▸ Exercise objective: For every entry, reproduce the wording exactly and omit any image it holds.

▸ Source records:
++++
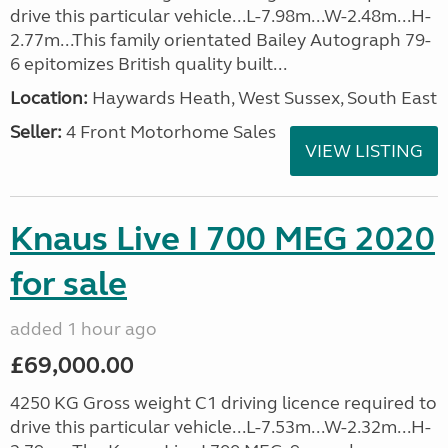
drive this particular vehicle...L-7.98m...W-2.48m...H-
2.77m...This family orientated Bailey Autograph 79-
6 epitomizes British quality built...
Location:
Haywards Heath, West Sussex, South East
Seller:
4 Front Motorhome Sales
VIEW LISTING
Knaus Live I 700 MEG 2020
for sale
added 1 hour ago
£69,000.00
4250 KG Gross weight C1 driving licence required to
drive this particular vehicle...L-7.53m...W-2.32m...H-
++++
▸ Written solution:
drive this particular vehicle...L-7.98m...W-2.48m...H-
2.77m...This family orientated Bailey Autograph 79-
6 epitomizes British quality built...
Location:
Haywards Heath, West Sussex, South East
Seller:
4 Front Motorhome Sales
VIEW LISTING
Knaus Live I 700 MEG 2020
for sale
added 1 hour ago
£69,000.00
4250 KG Gross weight C1 driving licence required to
drive this particular vehicle...L-7.53m...W-2.32m...H-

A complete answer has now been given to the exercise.